→ REQUIRED WORK: Restate the listing below word for word, pictures excluded.

** DATA SECTION follows **

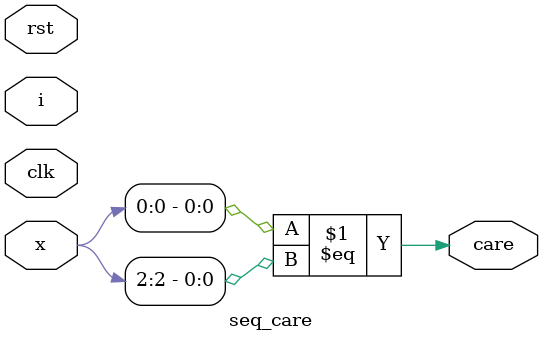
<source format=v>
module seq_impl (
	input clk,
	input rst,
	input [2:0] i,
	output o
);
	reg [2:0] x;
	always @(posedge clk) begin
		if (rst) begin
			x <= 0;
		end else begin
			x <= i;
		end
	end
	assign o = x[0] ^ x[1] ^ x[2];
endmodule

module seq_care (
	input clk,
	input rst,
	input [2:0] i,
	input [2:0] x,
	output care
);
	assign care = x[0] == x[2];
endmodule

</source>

** End of DATA SECTION **

→ ANSWER SECTION:
<source format=v>
module seq_impl (
	input clk,
	input rst,
	input [2:0] i,
	output o
);
	reg [2:0] x;
	always @(posedge clk) begin
		if (rst) begin
			x <= 0;
		end else begin
			x <= i;
		end
	end
	assign o = x[0] ^ x[1] ^ x[2];
endmodule

module seq_care (
	input clk,
	input rst,
	input [2:0] i,
	input [2:0] x,
	output care
);
	assign care = x[0] == x[2];
endmodule

</source>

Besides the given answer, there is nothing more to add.